→ TRY IT:
Copy each entry verbatim, excluding its images.

→ RECORDS:

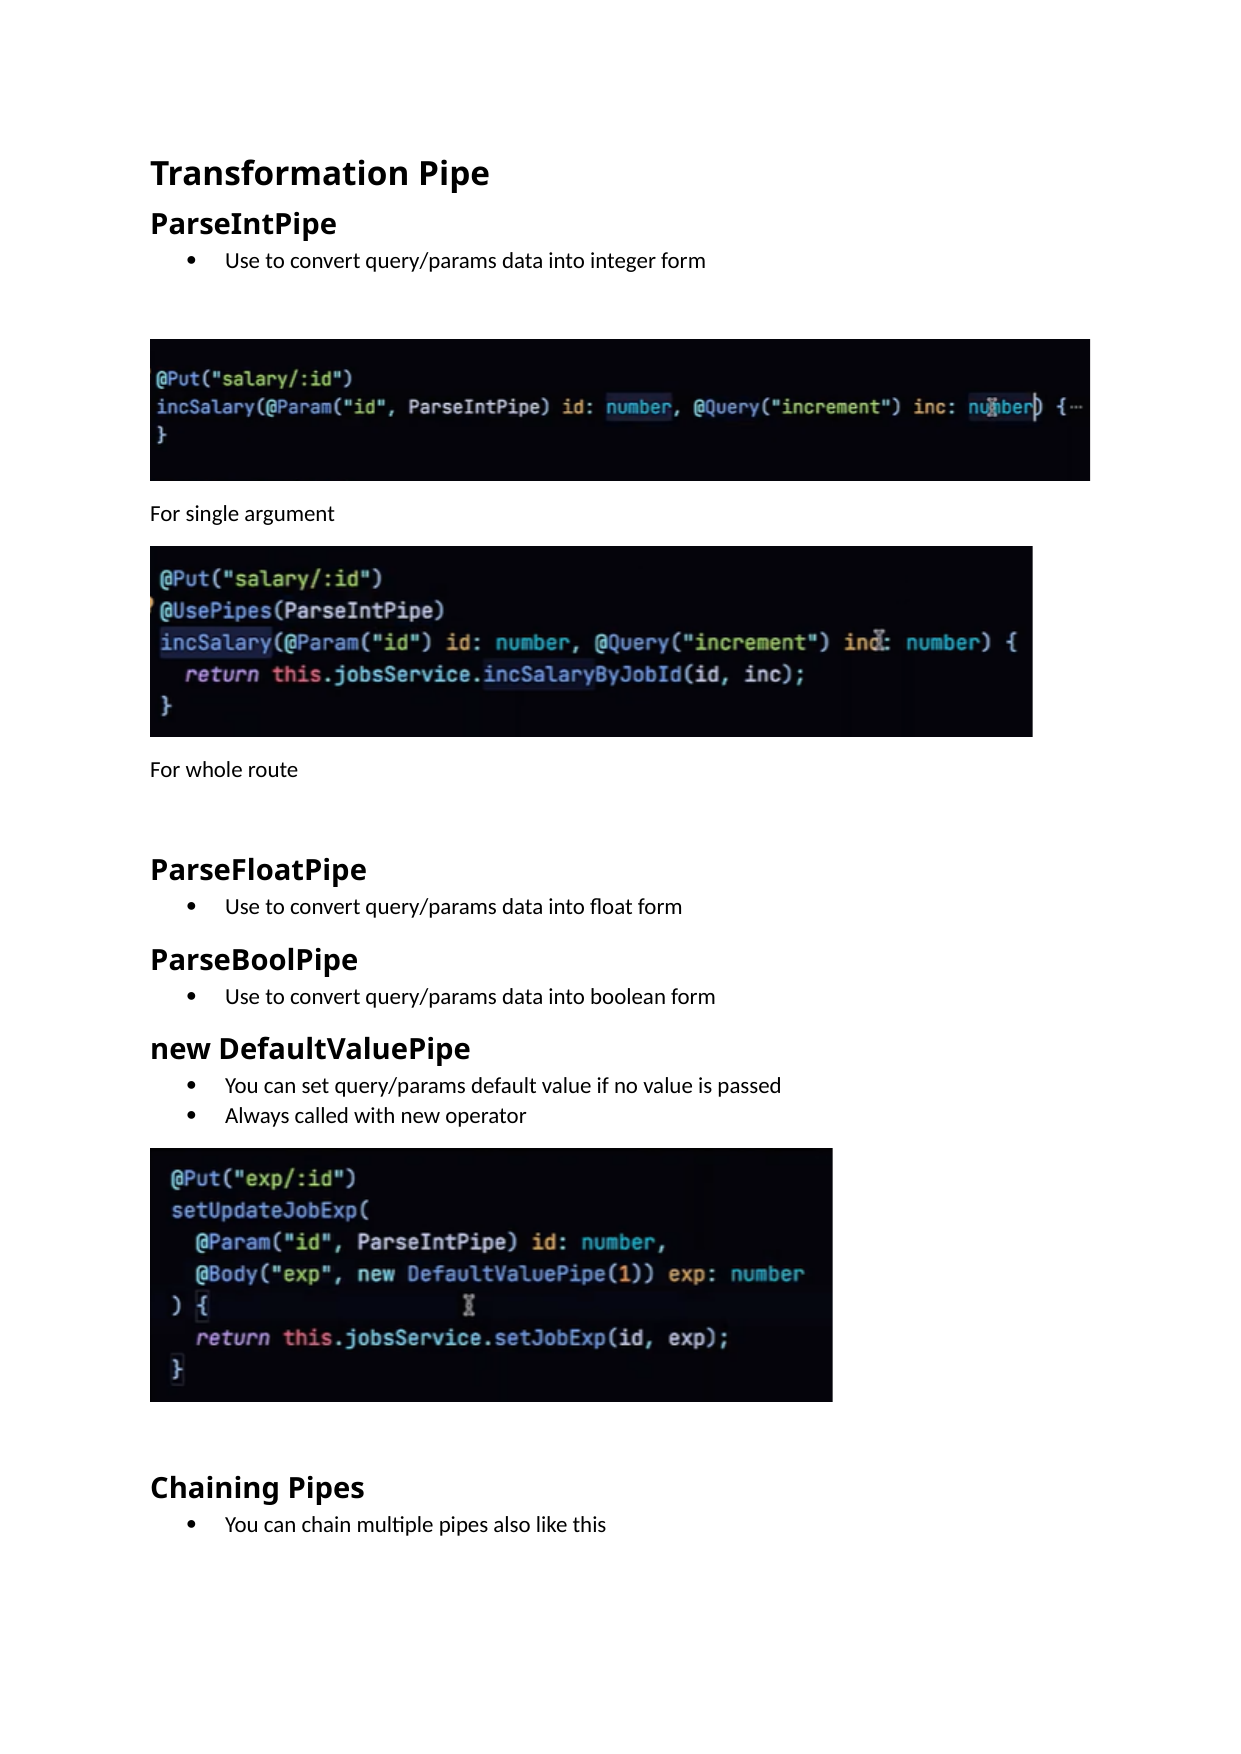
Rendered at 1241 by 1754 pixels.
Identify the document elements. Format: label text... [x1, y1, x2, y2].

list Use to convert query/params data into float form [187, 892, 1090, 920]
subtitle ParseFloatPipe [150, 849, 1090, 889]
list Always called with new operator [187, 1102, 1090, 1130]
list Use to convert query/params data into boolean form [187, 982, 1090, 1010]
subtitle ParseBoolPipe [150, 939, 1090, 979]
subtitle Chaining Pipes [150, 1467, 1090, 1507]
picture [150, 546, 1033, 737]
list Use to convert query/params data into integer form [187, 246, 1090, 274]
list You can set query/params default value if no value is passed [187, 1071, 1090, 1099]
subtitle ParseIntPipe [150, 203, 1090, 243]
subtitle Transformation Pipe [150, 150, 1090, 195]
list You can chain multiple pipes also like this [187, 1510, 1090, 1538]
text For whole route [150, 756, 1090, 783]
picture [150, 339, 1091, 481]
text For single argument [150, 499, 1090, 527]
subtitle new DefaultValuePipe [150, 1029, 1090, 1068]
picture [150, 1148, 833, 1402]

→ RESPONSE TO THIS EXERCISE:
Rendered at 1241 by 1754 pixels.
Identify the document elements. Format: label text... [x1, y1, x2, y2].

list Use to convert query/params data into float form [187, 892, 1090, 920]
subtitle ParseFloatPipe [150, 849, 1090, 889]
list Always called with new operator [187, 1102, 1090, 1130]
list Use to convert query/params data into boolean form [187, 982, 1090, 1010]
subtitle ParseBoolPipe [150, 939, 1090, 979]
subtitle Chaining Pipes [150, 1467, 1090, 1507]
picture [150, 546, 1033, 737]
list Use to convert query/params data into integer form [187, 246, 1090, 274]
list You can set query/params default value if no value is passed [187, 1071, 1090, 1099]
subtitle ParseIntPipe [150, 203, 1090, 243]
subtitle Transformation Pipe [150, 150, 1090, 195]
list You can chain multiple pipes also like this [187, 1510, 1090, 1538]
text For whole route [150, 756, 1090, 783]
picture [150, 339, 1091, 481]
text For single argument [150, 499, 1090, 527]
subtitle new DefaultValuePipe [150, 1029, 1090, 1068]
picture [150, 1148, 833, 1402]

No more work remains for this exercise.